_Exercise brief_
Show every line in the items below that contains the word "only".

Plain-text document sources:
========================================

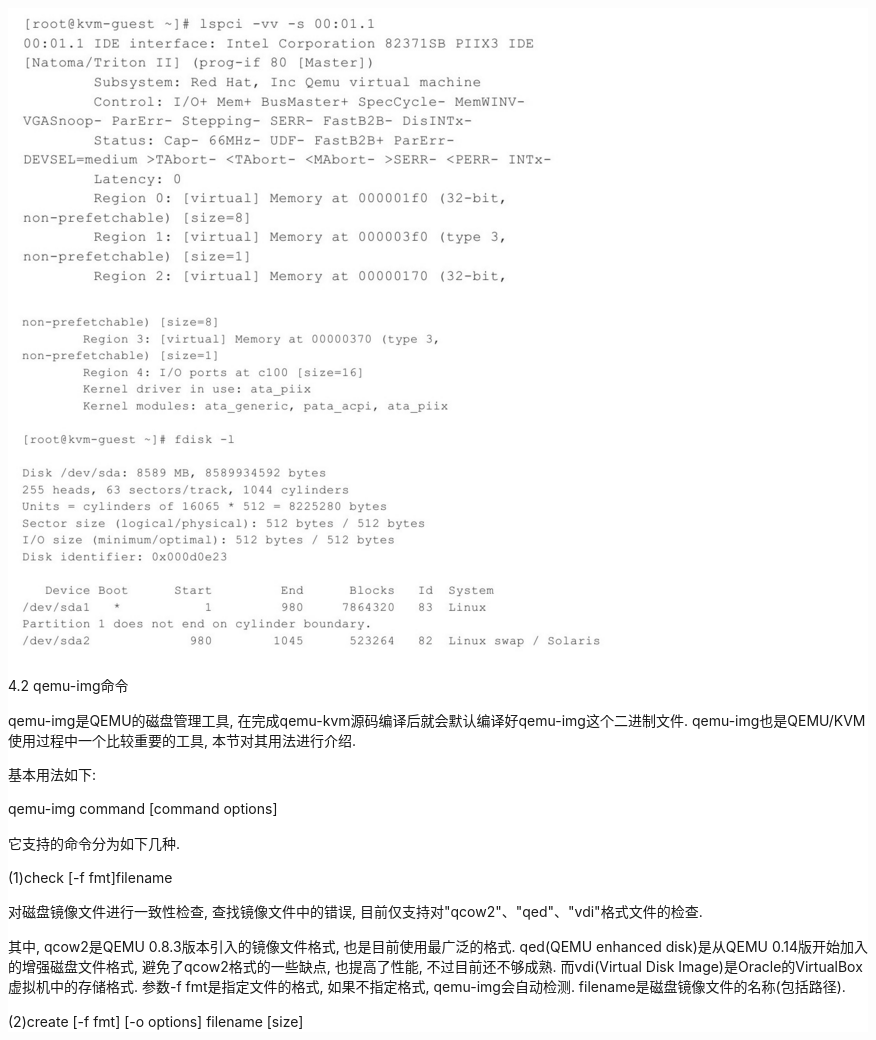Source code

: ![客户机磁盘](images/54.png)  

4.2 qemu-img命令

qemu-img是QEMU的磁盘管理工具, 在完成qemu-kvm源码编译后就会默认编译好qemu-img这个二进制文件. qemu-img也是QEMU/KVM使用过程中一个比较重要的工具, 本节对其用法进行介绍. 

基本用法如下: 

qemu-img command [command options]

它支持的命令分为如下几种. 

(1)check [-f fmt]filename

对磁盘镜像文件进行一致性检查, 查找镜像文件中的错误, 目前仅支持对"qcow2"、"qed"、"vdi"格式文件的检查. 

其中, qcow2是QEMU 0.8.3版本引入的镜像文件格式, 也是目前使用最广泛的格式. qed(QEMU enhanced disk)是从QEMU 0.14版开始加入的增强磁盘文件格式, 避免了qcow2格式的一些缺点, 也提高了性能, 不过目前还不够成熟. 而vdi(Virtual Disk Image)是Oracle的VirtualBox虚拟机中的存储格式. 参数-f fmt是指定文件的格式, 如果不指定格式, qemu-img会自动检测. filename是磁盘镜像文件的名称(包括路径). 

(2)create [-f fmt] [-o options] filename [size]
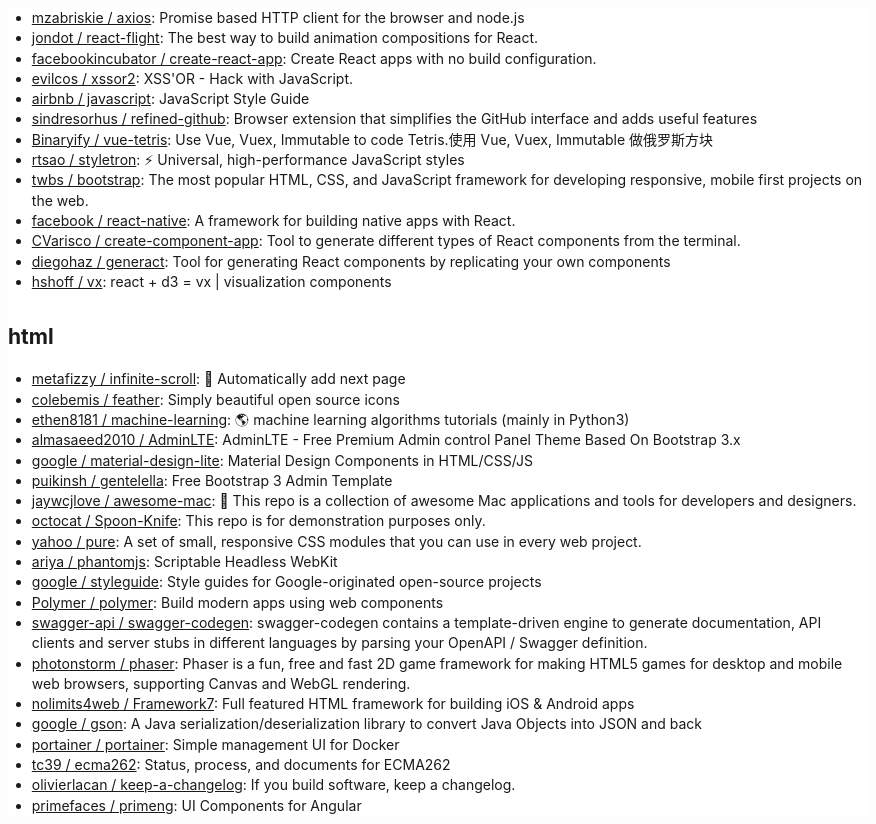 * [mzabriskie /  axios](https://github.com//mzabriskie/axios): Promise based HTTP client for the browser and node.js 
* [jondot /  react-flight](https://github.com//jondot/react-flight): The best way to build animation compositions for React. 
* [facebookincubator /  create-react-app](https://github.com//facebookincubator/create-react-app): Create React apps with no build configuration. 
* [evilcos /  xssor2](https://github.com//evilcos/xssor2): XSS'OR - Hack with JavaScript. 
* [airbnb /  javascript](https://github.com//airbnb/javascript): JavaScript Style Guide 
* [sindresorhus /  refined-github](https://github.com//sindresorhus/refined-github): Browser extension that simplifies the GitHub interface and adds useful features 
* [Binaryify /  vue-tetris](https://github.com//Binaryify/vue-tetris): Use Vue, Vuex, Immutable to code Tetris.使用 Vue, Vuex, Immutable 做俄罗斯方块 
* [rtsao /  styletron](https://github.com//rtsao/styletron): ⚡️ Universal, high-performance JavaScript styles 
* [twbs /  bootstrap](https://github.com//twbs/bootstrap): The most popular HTML, CSS, and JavaScript framework for developing responsive, mobile first projects on the web. 
* [facebook /  react-native](https://github.com//facebook/react-native): A framework for building native apps with React. 
* [CVarisco /  create-component-app](https://github.com//CVarisco/create-component-app): Tool to generate different types of React components from the terminal. 
* [diegohaz /  generact](https://github.com//diegohaz/generact): Tool for generating React components by replicating your own components 
* [hshoff /  vx](https://github.com//hshoff/vx): react + d3 = vx | visualization components 

## html 
* [metafizzy /  infinite-scroll](https://github.com//metafizzy/infinite-scroll): 📜 Automatically add next page 
* [colebemis /  feather](https://github.com//colebemis/feather): Simply beautiful open source icons 
* [ethen8181 /  machine-learning](https://github.com//ethen8181/machine-learning): 🌎 machine learning algorithms tutorials (mainly in Python3) 
* [almasaeed2010 /  AdminLTE](https://github.com//almasaeed2010/AdminLTE): AdminLTE - Free Premium Admin control Panel Theme Based On Bootstrap 3.x 
* [google /  material-design-lite](https://github.com//google/material-design-lite): Material Design Components in HTML/CSS/JS 
* [puikinsh /  gentelella](https://github.com//puikinsh/gentelella): Free Bootstrap 3 Admin Template 
* [jaywcjlove /  awesome-mac](https://github.com//jaywcjlove/awesome-mac):  This repo is a collection of awesome Mac applications and tools for developers and designers. 
* [octocat /  Spoon-Knife](https://github.com//octocat/Spoon-Knife): This repo is for demonstration purposes only. 
* [yahoo /  pure](https://github.com//yahoo/pure): A set of small, responsive CSS modules that you can use in every web project. 
* [ariya /  phantomjs](https://github.com//ariya/phantomjs): Scriptable Headless WebKit 
* [google /  styleguide](https://github.com//google/styleguide): Style guides for Google-originated open-source projects 
* [Polymer /  polymer](https://github.com//Polymer/polymer): Build modern apps using web components 
* [swagger-api /  swagger-codegen](https://github.com//swagger-api/swagger-codegen): swagger-codegen contains a template-driven engine to generate documentation, API clients and server stubs in different languages by parsing your OpenAPI / Swagger definition. 
* [photonstorm /  phaser](https://github.com//photonstorm/phaser): Phaser is a fun, free and fast 2D game framework for making HTML5 games for desktop and mobile web browsers, supporting Canvas and WebGL rendering. 
* [nolimits4web /  Framework7](https://github.com//nolimits4web/Framework7): Full featured HTML framework for building iOS &amp; Android apps 
* [google /  gson](https://github.com//google/gson): A Java serialization/deserialization library to convert Java Objects into JSON and back 
* [portainer /  portainer](https://github.com//portainer/portainer): Simple management UI for Docker 
* [tc39 /  ecma262](https://github.com//tc39/ecma262): Status, process, and documents for ECMA262 
* [olivierlacan /  keep-a-changelog](https://github.com//olivierlacan/keep-a-changelog): If you build software, keep a changelog. 
* [primefaces /  primeng](https://github.com//primefaces/primeng): UI Components for Angular 
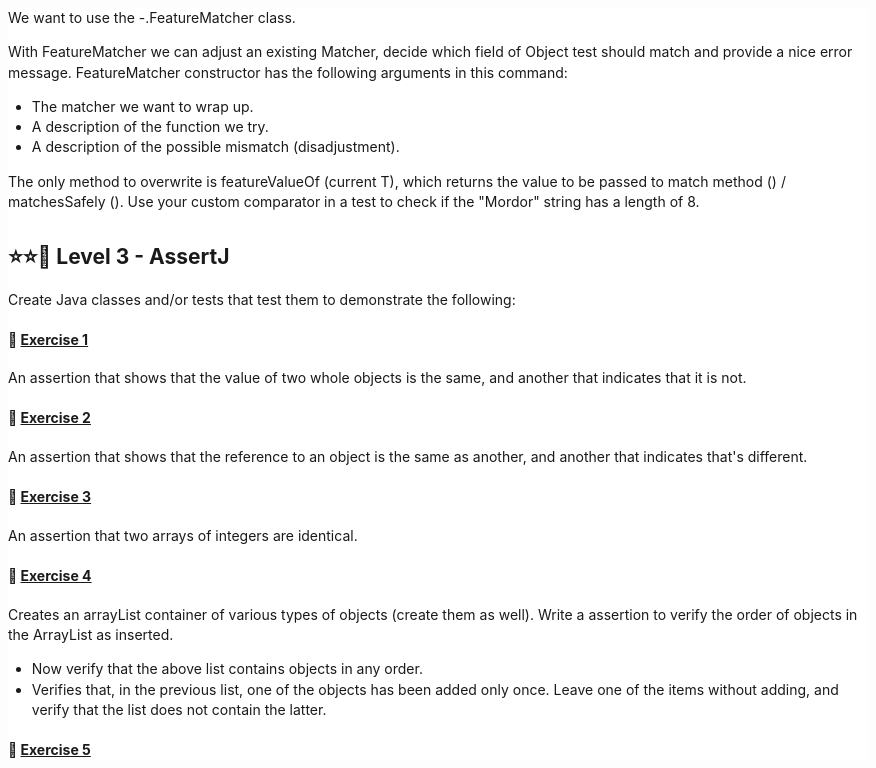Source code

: We want to use the -.FeatureMatcher class.

With FeatureMatcher we can adjust an existing Matcher, decide which field of Object test should match
and provide a nice error message. FeatureMatcher constructor has the following arguments in
this command:

- The matcher we want to wrap up.
- A description of the function we try.
- A description of the possible mismatch (disadjustment).

The only method to overwrite is featureValueOf (current T), which returns the value to be passed to
match method () / matchesSafely (). Use your custom comparator in a test to check if
the "Mordor" string has a length of 8.

:star::star::star2: Level 3 - AssertJ
-

Create Java classes and/or tests that test them to demonstrate the following:

#### 📍 [Exercise 1](https://github.com/ariamdev/IT-ACADEMY-SPRINT-1/tree/main/SPRINT1/Tasca%20S1%2004%20Testing/Test/Nivell%203/n3exercici1)

An assertion that shows that the value of two whole objects is the same, and another that indicates that it is not.

#### 📍 [Exercise 2](https://github.com/ariamdev/IT-ACADEMY-SPRINT-1/tree/main/SPRINT1/Tasca%20S1%2004%20Testing/Test/Nivell%203/n3exercici2)

An assertion that shows that the reference to an object is the same as another, and another that indicates
that's different.

#### 📍 [Exercise 3](https://github.com/ariamdev/IT-ACADEMY-SPRINT-1/tree/main/SPRINT1/Tasca%20S1%2004%20Testing/Test/Nivell%203/n3exercici3)

An assertion that two arrays of integers are identical.

#### 📍 [Exercise 4](https://github.com/ariamdev/IT-ACADEMY-SPRINT-1/tree/main/SPRINT1/Tasca%20S1%2004%20Testing/Test/Nivell%203/n3exercici4)

Creates an arrayList container of various types of objects (create them as well). Write a assertion to verify
the order of objects in the ArrayList as inserted.

- Now verify that the above list contains objects in any order.
- Verifies that, in the previous list, one of the objects has been added only once. Leave one of the items
without adding, and verify that the list does not contain the latter.

#### 📍 [Exercise 5](https://github.com/ariamdev/IT-ACADEMY-SPRINT-1/tree/main/SPRINT1/Tasca%20S1%2004%20Testing/Test/Nivell%203/n3exercici5)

========================================

_Result for this task_
* [octocat /  Spoon-Knife](https://github.com//octocat/Spoon-Knife): This repo is for demonstration purposes only. 
The only method to overwrite is featureValueOf (current T), which returns the value to be passed to
- Verifies that, in the previous list, one of the objects has been added only once. Leave one of the items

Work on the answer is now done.